The abuse Burke endured made her feel humiliated and frightened, but she didn’t tell anyone what happened for two reasons. First, she felt that she had done something wrong and would get into trouble if she disclosed the assault. Burke explains that she had been taught not to let anyone touch her genitals, but she didn’t understand that this advice was intended as a warning about sexual violence. She blamed herself for allowing someone to touch her, even though she didn’t have a choice. This led her to develop a deep sense of shame and conclude that she was a bad person. As a result, she often falsely confessed sins at her Catholic school, contriving opportunities to repent for what she considered truly sinful (her victimization).
Second, Burke worried that her stepfather would go to prison for hurting the boys who abused her. Burke describes her stepfather as a respected authority figure in her neighborhood, and she’d seen him become violent with others who harmed people in their community. Since they were family, this possibility seemed even more likely. When Burke stole her abuser’s camera and ran away from him, she ran into an elderly neighbor who guessed what had happened. This neighbor told Burke not to tell her stepfather about the abuse because he was too valuable a part of the community to lose to prison, reinforcing Burke’s silence. (Later, her stepfather went to prison for an unrelated reason, and Burke says she inexplicably felt she was to blame.)
“There is no question that self-hate severely limits one’s capacity to love fully and wholeheartedly. Capacity and desire are not the same thing, especially in discussions of love.”

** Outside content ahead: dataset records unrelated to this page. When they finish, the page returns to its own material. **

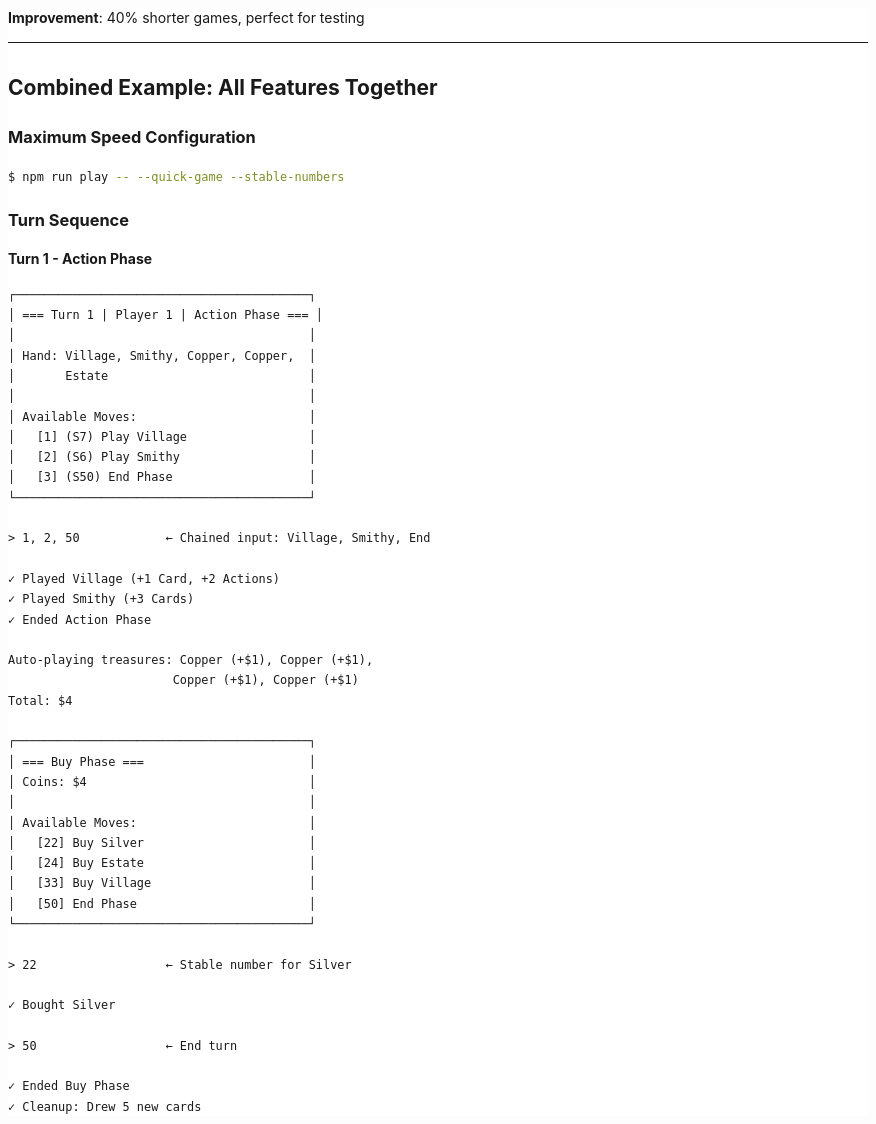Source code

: **Improvement**: 40% shorter games, perfect for testing

---

## Combined Example: All Features Together

### Maximum Speed Configuration

```bash
$ npm run play -- --quick-game --stable-numbers
```

### Turn Sequence

**Turn 1 - Action Phase**
```
┌─────────────────────────────────────────┐
│ === Turn 1 | Player 1 | Action Phase === │
│                                         │
│ Hand: Village, Smithy, Copper, Copper,  │
│       Estate                            │
│                                         │
│ Available Moves:                        │
│   [1] (S7) Play Village                 │
│   [2] (S6) Play Smithy                  │
│   [3] (S50) End Phase                   │
└─────────────────────────────────────────┘

> 1, 2, 50            ← Chained input: Village, Smithy, End

✓ Played Village (+1 Card, +2 Actions)
✓ Played Smithy (+3 Cards)
✓ Ended Action Phase

Auto-playing treasures: Copper (+$1), Copper (+$1),
                       Copper (+$1), Copper (+$1)
Total: $4

┌─────────────────────────────────────────┐
│ === Buy Phase ===                       │
│ Coins: $4                               │
│                                         │
│ Available Moves:                        │
│   [22] Buy Silver                       │
│   [24] Buy Estate                       │
│   [33] Buy Village                      │
│   [50] End Phase                        │
└─────────────────────────────────────────┘

> 22                  ← Stable number for Silver

✓ Bought Silver

> 50                  ← End turn

✓ Ended Buy Phase
✓ Cleanup: Drew 5 new cards
```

Burke says her involvement in activism also opened the door to higher education and a career. After high school, she didn’t have the financial resources to attend college, so she took some time off from school and worked to save money. When one of 21C’s leaders, Rose Sanders, heard about her plan, she pulled strings to get Burke accepted to Alabama State University with full funding. During Burke’s freshman year of college (1992), she continued her activism by organizing protests against racism and sexism. In recognition of her talent and passion for community activism, 21C offered Burke an organizing job in Selma, Alabama when she graduated from college.
Burke explains that her job entailed helping to lead youth camps. At the first camp she organized, she connected with a troubled girl named Heaven. Burke believed she could teach Heaven to channel her rage about injustice into more productive outlets, and together they made progress toward that goal.
However, when Heaven confided in her that she’d been sexually abused, Burke handled it poorly. The conversation triggered her own feelings of grief and shame, so she ended it abruptly and referred Heaven to another camp leader. This broke Heaven’s fragile trust and their connection. When Burke thought about how to handle similar situations in the future, she realized she had to work through her trauma. She started by admitting to herself that she’d been abused.